Sunday, February 1, 2015

Rocking and Rolling Over

Song 236: This week's playlist song is Roll Over Beethoven by Chuck Berry, who also wrote the song, because somehow I got well past number 200 before getting a CB record on the playlist, though I did post a Berry song about 20 weeks ago, for number 216, which was the Johnny Rivers version of Memphis, Tennessee. Not long after the Beatles rocked my world in the winter of 1964, the second round of Beatles tracks hit the airwaves, including their cover of this song, which I liked just as much, or maybe even more, than all the others. At the time, I thought the Fab Four had invented rock and roll, and while round one had just been compositions by Lennon and McCartney, I also didn't know that round two included some tracks by other writers. I did pay attention to songwriting credits on records, though, and I began to notice the C. Berry name appearing on a number of cuts that I liked.

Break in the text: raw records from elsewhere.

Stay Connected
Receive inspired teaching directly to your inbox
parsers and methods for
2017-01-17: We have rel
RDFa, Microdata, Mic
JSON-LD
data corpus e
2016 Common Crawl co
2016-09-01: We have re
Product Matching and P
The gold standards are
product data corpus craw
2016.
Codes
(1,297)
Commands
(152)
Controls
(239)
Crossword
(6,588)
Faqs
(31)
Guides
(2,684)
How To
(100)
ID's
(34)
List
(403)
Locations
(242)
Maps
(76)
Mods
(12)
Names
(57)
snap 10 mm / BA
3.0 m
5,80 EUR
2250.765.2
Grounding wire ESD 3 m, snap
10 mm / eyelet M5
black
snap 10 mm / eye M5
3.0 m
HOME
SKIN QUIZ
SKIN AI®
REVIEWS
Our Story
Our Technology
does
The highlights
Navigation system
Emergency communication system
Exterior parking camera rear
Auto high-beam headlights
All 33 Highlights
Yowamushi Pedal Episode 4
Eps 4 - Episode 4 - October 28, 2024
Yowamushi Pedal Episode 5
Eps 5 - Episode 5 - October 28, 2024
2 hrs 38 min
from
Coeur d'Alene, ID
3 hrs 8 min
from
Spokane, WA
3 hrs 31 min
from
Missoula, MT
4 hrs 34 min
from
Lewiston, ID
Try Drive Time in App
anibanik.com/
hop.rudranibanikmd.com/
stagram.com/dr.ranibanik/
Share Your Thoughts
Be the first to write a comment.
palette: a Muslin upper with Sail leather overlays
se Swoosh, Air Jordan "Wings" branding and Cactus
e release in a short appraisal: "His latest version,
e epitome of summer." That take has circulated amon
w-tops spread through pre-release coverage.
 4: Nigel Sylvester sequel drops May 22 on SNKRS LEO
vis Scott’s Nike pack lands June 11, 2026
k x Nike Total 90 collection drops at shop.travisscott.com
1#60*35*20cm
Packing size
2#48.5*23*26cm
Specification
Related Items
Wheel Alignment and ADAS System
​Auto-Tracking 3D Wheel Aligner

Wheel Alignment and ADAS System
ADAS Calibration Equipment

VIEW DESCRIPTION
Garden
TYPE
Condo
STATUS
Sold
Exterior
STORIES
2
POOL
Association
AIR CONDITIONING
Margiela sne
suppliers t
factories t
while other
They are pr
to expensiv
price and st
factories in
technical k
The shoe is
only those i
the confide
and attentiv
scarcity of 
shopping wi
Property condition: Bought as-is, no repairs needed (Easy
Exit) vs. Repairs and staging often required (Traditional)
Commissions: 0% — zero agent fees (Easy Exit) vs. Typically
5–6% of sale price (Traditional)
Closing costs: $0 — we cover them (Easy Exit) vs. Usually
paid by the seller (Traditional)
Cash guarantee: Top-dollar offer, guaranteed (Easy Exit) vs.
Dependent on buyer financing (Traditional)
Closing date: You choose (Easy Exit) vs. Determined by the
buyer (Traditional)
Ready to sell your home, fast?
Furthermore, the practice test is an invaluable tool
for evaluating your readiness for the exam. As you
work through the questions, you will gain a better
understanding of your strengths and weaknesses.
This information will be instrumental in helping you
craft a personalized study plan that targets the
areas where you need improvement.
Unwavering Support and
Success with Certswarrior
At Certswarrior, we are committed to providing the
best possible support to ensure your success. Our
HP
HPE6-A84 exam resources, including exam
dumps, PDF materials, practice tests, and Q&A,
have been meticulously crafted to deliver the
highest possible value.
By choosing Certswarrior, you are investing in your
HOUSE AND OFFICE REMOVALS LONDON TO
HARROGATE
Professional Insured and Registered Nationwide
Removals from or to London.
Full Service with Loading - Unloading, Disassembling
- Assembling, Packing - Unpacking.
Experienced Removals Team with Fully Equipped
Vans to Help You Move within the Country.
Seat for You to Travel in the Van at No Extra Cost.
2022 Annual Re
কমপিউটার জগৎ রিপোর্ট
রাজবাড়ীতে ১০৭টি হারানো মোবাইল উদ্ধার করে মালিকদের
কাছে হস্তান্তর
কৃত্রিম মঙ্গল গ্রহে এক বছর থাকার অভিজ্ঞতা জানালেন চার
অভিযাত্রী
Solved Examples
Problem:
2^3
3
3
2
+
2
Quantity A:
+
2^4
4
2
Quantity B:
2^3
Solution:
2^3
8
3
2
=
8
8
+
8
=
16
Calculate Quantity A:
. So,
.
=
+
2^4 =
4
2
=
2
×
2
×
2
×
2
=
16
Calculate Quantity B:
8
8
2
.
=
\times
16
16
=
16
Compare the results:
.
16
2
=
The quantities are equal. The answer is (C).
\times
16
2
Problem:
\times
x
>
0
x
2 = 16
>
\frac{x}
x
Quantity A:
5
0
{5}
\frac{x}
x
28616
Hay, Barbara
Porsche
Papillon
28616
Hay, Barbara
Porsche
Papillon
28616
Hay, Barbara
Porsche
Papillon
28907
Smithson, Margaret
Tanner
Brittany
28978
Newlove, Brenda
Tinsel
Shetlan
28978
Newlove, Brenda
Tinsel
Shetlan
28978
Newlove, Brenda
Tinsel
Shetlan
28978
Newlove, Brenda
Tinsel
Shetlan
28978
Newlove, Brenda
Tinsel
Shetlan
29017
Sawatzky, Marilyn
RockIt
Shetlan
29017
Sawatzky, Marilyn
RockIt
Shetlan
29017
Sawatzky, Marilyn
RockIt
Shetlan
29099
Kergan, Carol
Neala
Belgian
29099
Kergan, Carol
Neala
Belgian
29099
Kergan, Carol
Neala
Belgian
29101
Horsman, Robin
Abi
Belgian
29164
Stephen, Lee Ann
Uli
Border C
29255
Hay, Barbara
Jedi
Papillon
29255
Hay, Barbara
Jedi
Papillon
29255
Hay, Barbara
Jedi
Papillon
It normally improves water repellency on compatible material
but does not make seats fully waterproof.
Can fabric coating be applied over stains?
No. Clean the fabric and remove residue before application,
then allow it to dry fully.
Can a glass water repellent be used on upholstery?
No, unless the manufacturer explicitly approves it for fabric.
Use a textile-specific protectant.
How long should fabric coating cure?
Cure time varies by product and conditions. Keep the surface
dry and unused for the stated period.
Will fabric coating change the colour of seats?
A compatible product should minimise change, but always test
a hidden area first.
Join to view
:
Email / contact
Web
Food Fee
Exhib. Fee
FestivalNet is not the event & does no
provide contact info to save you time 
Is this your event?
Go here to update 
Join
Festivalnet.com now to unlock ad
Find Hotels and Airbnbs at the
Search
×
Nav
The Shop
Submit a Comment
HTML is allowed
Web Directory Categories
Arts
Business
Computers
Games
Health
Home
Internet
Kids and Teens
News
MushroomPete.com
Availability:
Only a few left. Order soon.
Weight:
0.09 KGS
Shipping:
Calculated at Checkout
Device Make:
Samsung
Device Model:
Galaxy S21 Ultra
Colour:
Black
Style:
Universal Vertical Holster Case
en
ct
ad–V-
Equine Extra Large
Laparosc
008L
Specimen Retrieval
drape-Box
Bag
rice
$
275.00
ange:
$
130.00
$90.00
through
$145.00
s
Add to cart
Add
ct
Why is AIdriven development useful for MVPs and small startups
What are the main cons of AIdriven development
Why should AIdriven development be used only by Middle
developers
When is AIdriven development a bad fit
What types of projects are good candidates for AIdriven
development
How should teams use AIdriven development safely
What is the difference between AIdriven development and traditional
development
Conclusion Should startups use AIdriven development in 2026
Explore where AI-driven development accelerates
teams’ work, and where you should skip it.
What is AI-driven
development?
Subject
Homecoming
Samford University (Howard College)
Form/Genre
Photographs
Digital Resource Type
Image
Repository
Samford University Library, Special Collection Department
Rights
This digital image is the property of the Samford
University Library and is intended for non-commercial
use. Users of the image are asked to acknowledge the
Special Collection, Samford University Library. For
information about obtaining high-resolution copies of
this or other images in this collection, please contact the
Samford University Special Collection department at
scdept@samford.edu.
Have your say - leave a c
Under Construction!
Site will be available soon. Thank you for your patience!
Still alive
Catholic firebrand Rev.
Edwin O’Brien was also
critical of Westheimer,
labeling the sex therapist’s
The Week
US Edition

In the early '70s, consolidation in the record business and the radio business quickly led to much shorter radio playlists, which dovetailed with a growing interest in the roots of rock and roll, so a lot of '50s records began returning to the airwaves. From the radio, and various articles in Rolling Stone, I got schooled in a short year or two about the earlier generation of rock and roll that I had previously missed. Before long I knew the basics about the early rockers, and Chuck Berry's place near the top of the list. In fact, I came to understand his role as an RnR pioneer so well that when a blues booking agent I worked with, around '75 or so, told me that his girlfriend hadn't heard of Chuck Berry, I couldn't understand it. When they first hit the airwaves, CB and his fellow top rockers created a sound that shook things up so much that Beethoven, the icon of classical music, must have been spinning in his grave, and that rock just kept on rolling, so Ludwig also had to tell Tchaikovsky the news.